Dogs can start to cough for a whole host of reasons, some of which are usually minor and will go away on their own, such as if they’ve gulped their water down too quickly or they’re straining on the leash. Some causes of coughing may be more serious though and require urgent medical attention, such as if your pet has a heart defect or problem with their lungs. Here are a few pointers for detecting which type of cough your pet has when you should seek veterinary help and what the treatment might be:
Doggy coughs and their possible causes:
Some types of dog, such as Pugs and Bulldogs, and who are known as brachycephalic breeds, have anatomic problems with their airways that may cause them to develop a cough at some stage in their life. Toy breeds also have narrowed windpipes or trachea which commonly leads to a cough resembling the honk of a goose, especially if the pet is obese. Some breeds of dog who are susceptible to tooth and mouth infections and/or gum disease are prone to developing secondary infections of the airways which often results in excessive and persistent coughing. Smaller pet breeds who go on to pick up infections in their mouths, may find that it spreads to their heart valves, which can cause a nasty cough. Kennel cough is an infection that most of us have heard of, and if a dog goes on to develop this, it can cause pneumonia if left untreated.
A cough that appears to be caused by something such as the fast eating of food or drinking of water, should of course be monitored, but if symptoms appear only at these times and not at any other time, then there is little cause for concern. However, if in doubt, do consult with a professional. On the other hand, if your dog develops a cough that persists and has no obvious cause, you should seek immediate veterinary assistance.
Treating your pooches cough:
After a thorough examination by your preferred veterinary professional, they will be able to assess whether your pet dog has an infection, a cough caused by an anatomic defect or heart disease. Most coughs requiring further treatment fall into one of these categories, and the treatment will naturally be dependent on the cause. For infections, antibiotics may be prescribed along with treatment and prevention of intestinal parasites and heartworms or lungworms.

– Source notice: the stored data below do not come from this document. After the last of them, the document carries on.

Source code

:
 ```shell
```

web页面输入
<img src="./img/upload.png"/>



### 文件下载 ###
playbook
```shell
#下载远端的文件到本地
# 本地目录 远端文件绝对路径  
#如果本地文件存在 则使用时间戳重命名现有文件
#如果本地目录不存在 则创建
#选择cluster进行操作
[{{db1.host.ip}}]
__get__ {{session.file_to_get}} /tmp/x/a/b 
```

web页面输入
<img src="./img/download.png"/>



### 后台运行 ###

If you wanted to go down the herbal, homeopathic route when treating your dogs cough, you could try herbal immune stimulants that include echinacea, goldenseal and elderberry.
Pet dogs having anatomic or infectious causes of coughing may be prescribed bronchodilators, while corticosteroids may be given for non-infectious cough causes.
For a dog suffering from heart disease, a vet may prescribe medicine to dilate the blood vessels, along with various other treatments depending on the severity of the case.
If your dog has developed a cough and you’re concerned that it’s not going away, please consult with a qualified professional and have your pet checked over before purchasing any over the counter, or herbal remedies.